Si l’aspect visuel donne un avant-goût du résultat, c’est à l’oreille que se mesure vraiment l’étendue du succès ou du désastre. Le sinistre craquement d’un plastique au moment de claquer vigoureusement le hayon porte un coup aussi fatal à l’amour propre qu’à l’intégrité du chargement. Le fracas sourd au premier coup de frein brusque causé par la chute de divers objets mal calés offre une alternative guère plus réjouissante. Inutile d’essayer d’estimer l’étendue des dégâts avec le rétroviseur, cela fera partie des bonheurs réservés à l’arrivée, quand vous ouvrirez le coffre sous une pluie battante, après six heures de conduite, alors qu’un ou deux autres cartons tomberont sur le bitume.

Une fois sur la route des vacances, en fait, on ne pense plus tant à soi qu’aux véhicules qui nous entourent, en goûtant toute la saveur de l’aphorisme sartrien selon lequel « l’enfer, c’est les autres ». Si cela ne fait aucun doute à la croix de Bettembourg, aux barrières de péage, sur le ring de Bruxelles, ou à l’entrée des tunnels alpins, on pourra en l’occurrence trouver que ce sont aussi ces mêmes « autres » qui rendent cet enfer plus supportable. Ainsi, sur l’autoroute, on dépasse toujours pire que soi.

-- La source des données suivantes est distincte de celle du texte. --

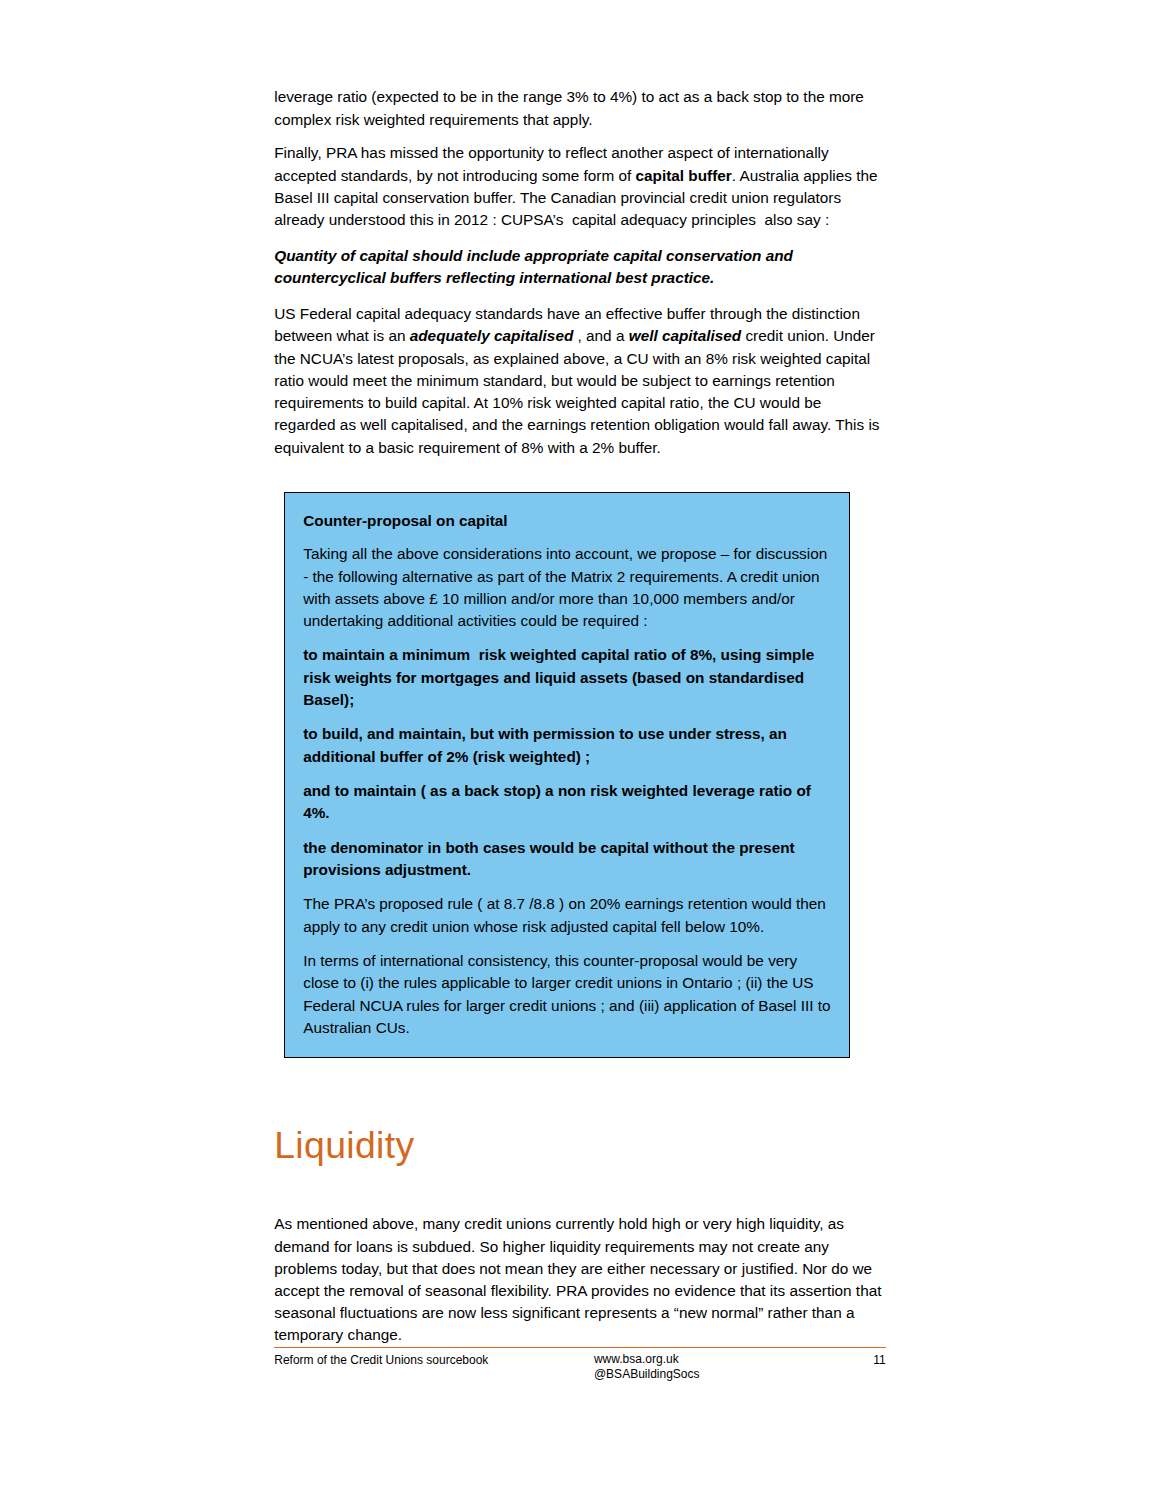leverage ratio (expected to be in the range 3% to 4%) to act as a back stop to the more complex risk weighted requirements that apply.
Finally, PRA has missed the opportunity to reflect another aspect of internationally accepted standards, by not introducing some form of capital buffer. Australia applies the Basel III capital conservation buffer. The Canadian provincial credit union regulators already understood this in 2012 : CUPSA’s capital adequacy principles also say :
Quantity of capital should include appropriate capital conservation and countercyclical buffers reflecting international best practice.
US Federal capital adequacy standards have an effective buffer through the distinction between what is an adequately capitalised , and a well capitalised credit union. Under the NCUA’s latest proposals, as explained above, a CU with an 8% risk weighted capital ratio would meet the minimum standard, but would be subject to earnings retention requirements to build capital. At 10% risk weighted capital ratio, the CU would be regarded as well capitalised, and the earnings retention obligation would fall away. This is equivalent to a basic requirement of 8% with a 2% buffer.
Counter-proposal on capital
Taking all the above considerations into account, we propose – for discussion - the following alternative as part of the Matrix 2 requirements. A credit union with assets above £ 10 million and/or more than 10,000 members and/or undertaking additional activities could be required :
to maintain a minimum risk weighted capital ratio of 8%, using simple risk weights for mortgages and liquid assets (based on standardised Basel);
to build, and maintain, but with permission to use under stress, an additional buffer of 2% (risk weighted) ;
and to maintain ( as a back stop) a non risk weighted leverage ratio of 4%.
the denominator in both cases would be capital without the present provisions adjustment.
The PRA’s proposed rule ( at 8.7 /8.8 ) on 20% earnings retention would then apply to any credit union whose risk adjusted capital fell below 10%.
In terms of international consistency, this counter-proposal would be very close to (i) the rules applicable to larger credit unions in Ontario ; (ii) the US Federal NCUA rules for larger credit unions ; and (iii) application of Basel III to Australian CUs.
Liquidity
As mentioned above, many credit unions currently hold high or very high liquidity, as demand for loans is subdued. So higher liquidity requirements may not create any problems today, but that does not mean they are either necessary or justified. Nor do we accept the removal of seasonal flexibility. PRA provides no evidence that its assertion that seasonal fluctuations are now less significant represents a “new normal” rather than a temporary change.
Reform of the Credit Unions sourcebook
www.bsa.org.uk
@BSABuildingSocs
11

Ceux qui ont casé les trousses de toilette dans la boîte à gants ou les valises sur les genoux des enfants, ceux qui sont lestés d’une remorque ou d’un coffre de toit, et les légendaires camping-cars néerlandais, que le volume de chargement dédouane sans doute de tout effort d’optimisation, mais au prix d’un petit déménagement à chaque départ. Ce n’est pas pour rien que l’Autofestival tombe en janvier, à ce moment de l’année où vous êtes prêts à renier vos idéaux écologiques et à choisir un véhicule polluant, difficile à garer contre un imposant volume de chargement.

Le 25 matin, vous avez tremblé en découvrant ce qui vous attendait au pied du sapin, en espérant recevoir une montre ou un abonnement Spotify et pas un vélo ou un fauteuil. On s’est dit qu’on voyagerait plus léger au retour, qu’on ne ramènerait rien. C’est sans compter sur les virus hivernaux, qui ont toutes les chances de s’inviter sur le chemin du retour. Il faut leur reconnaître qu’ils ne tiennent pas de place, et qu’ils auraient plutôt pour conséquence de… faire le vide.